The easiest way to experiment with this is using telnet. Try this.
$ telnet 127.0.0.1 9991
You should see something like this:
Trying 127.0.0.1... Connected to localhost. Escape character is '^]'.
Now you can experiment with commands. Try this (followed by a RETURN):
help
You should see something like this:
Supported commands: async -- Monitor zc.async activity in this process. asyncdb -- Monitor and introspect zc.async activity in the database. help -- Get help about server commands interactive -- Turn on monitor's interactive mode quit -- Quit the monitor Connection closed by foreign host. $
Hm, it dumped us straight back to the shell! zc.monitor behaves that way tp be friendly to automated monitoring processes using the port. We can use the interactive command to make things a bit more pleasant for ourselves.
Reuse the telnet command shown above, or maybe connect to 9992 (telnet 127.0.0.1 9992) to see that you can. This time, type the interactive command first. You should see this reply:
Interactive mode on. Use "quit" To exit.
Now experiment! Try some of these commands to see what you get.
help async async help async help status async status async help poll async poll async UUID async utcnow help asyncdb asyncdb help asyncdb help UUIDs asyncdb UUIDs asyncdb lastcompleted asyncdb count completed asyncdb count completed uuid:THIS
That last command shows how many jobs this worker has completed for as long as the database has records, which by default means between seven and eight days. The help for asyncdb count, which is available from asyncdb help count, is not short, but tells you the many options available.

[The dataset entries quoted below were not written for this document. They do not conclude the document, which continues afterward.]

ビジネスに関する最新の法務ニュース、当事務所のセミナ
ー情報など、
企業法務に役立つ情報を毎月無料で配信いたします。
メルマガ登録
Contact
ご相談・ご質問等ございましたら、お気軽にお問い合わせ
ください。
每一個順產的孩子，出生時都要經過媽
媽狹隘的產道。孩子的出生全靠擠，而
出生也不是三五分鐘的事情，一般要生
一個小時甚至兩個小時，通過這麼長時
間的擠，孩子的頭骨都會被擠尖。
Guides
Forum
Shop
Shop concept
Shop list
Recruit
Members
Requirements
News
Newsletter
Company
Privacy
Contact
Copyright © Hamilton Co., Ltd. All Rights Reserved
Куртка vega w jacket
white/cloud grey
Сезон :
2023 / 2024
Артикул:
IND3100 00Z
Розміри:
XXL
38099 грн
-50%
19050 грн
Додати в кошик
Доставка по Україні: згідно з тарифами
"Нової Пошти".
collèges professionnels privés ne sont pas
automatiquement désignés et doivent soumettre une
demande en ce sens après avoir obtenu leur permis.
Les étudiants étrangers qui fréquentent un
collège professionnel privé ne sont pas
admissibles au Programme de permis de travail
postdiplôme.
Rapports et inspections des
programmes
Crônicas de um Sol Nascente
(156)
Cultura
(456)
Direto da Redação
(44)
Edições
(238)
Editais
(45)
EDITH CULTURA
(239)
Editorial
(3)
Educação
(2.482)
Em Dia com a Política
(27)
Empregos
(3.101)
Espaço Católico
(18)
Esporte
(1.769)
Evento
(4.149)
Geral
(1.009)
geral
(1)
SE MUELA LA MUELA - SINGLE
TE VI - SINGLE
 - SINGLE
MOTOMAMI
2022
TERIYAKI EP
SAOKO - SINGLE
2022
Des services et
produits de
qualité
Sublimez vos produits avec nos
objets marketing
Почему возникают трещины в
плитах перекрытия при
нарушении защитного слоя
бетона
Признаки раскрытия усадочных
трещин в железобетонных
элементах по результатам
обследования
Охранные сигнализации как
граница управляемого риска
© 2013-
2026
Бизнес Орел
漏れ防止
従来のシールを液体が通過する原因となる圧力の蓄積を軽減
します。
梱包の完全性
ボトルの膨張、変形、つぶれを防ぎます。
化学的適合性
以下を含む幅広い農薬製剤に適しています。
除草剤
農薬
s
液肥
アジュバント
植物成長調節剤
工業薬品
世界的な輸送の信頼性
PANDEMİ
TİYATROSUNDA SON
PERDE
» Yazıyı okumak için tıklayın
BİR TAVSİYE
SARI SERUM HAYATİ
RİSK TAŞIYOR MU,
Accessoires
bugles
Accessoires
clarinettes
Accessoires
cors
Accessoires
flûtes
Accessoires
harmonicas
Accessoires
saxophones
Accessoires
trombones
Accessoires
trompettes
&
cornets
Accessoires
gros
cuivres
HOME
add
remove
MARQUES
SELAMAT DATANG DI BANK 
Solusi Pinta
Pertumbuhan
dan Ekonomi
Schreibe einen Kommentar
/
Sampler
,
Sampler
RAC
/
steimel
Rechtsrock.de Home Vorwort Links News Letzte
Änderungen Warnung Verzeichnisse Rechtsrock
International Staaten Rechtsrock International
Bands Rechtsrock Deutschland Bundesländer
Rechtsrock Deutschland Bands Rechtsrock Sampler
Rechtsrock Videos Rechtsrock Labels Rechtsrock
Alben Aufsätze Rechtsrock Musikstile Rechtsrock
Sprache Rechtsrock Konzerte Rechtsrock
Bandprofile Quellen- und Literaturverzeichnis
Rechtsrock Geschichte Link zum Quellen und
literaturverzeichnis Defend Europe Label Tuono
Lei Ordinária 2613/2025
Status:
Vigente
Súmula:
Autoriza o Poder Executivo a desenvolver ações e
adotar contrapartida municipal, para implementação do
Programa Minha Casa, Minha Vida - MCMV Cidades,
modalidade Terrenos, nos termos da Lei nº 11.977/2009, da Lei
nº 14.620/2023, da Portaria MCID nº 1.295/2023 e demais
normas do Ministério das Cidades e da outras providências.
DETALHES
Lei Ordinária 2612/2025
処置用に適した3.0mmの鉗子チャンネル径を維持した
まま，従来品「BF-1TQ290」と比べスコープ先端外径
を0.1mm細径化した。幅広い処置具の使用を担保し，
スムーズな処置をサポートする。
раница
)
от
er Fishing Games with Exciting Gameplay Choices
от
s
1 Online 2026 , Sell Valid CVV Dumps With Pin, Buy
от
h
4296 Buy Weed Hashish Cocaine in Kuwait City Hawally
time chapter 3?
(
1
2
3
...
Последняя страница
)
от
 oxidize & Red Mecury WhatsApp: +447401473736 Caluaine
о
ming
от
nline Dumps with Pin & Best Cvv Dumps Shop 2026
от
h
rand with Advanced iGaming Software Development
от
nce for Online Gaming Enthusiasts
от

When you are done, use the quit command to exit the telnet connection to the monitor port.
Another important tool is logging. The zc.async.event logger gets important events–pay special attention to critical events! zc.async.trace lets you follow along with every detail, if so desired.
These monitoring and introspection tools, combined with logging, provide powerful tools to keep track of your zc.async work.
We’re at the end of this quickstart. To close, here’s a quick survey of some other configuration opportunities available that we haven’t seen here.
Note
Unlike Twisted callbacks, all callbacks for the same job get the same result; if you would like to chain results, the callbacks themselves are Jobs, so attach a callback to your callback.
Note
There is no built-in way to stop a running job, short of stopping the process. This can be approximated by use in your job of getLiveAnnotation() to poll for stop requests; or the brave can write some C to use PyThreadState_SetAsyncExc.
There are many other topics to discuss–testing, debugging, and Zope 3 integration, for instance–but this is a quick start, so we’ll end here.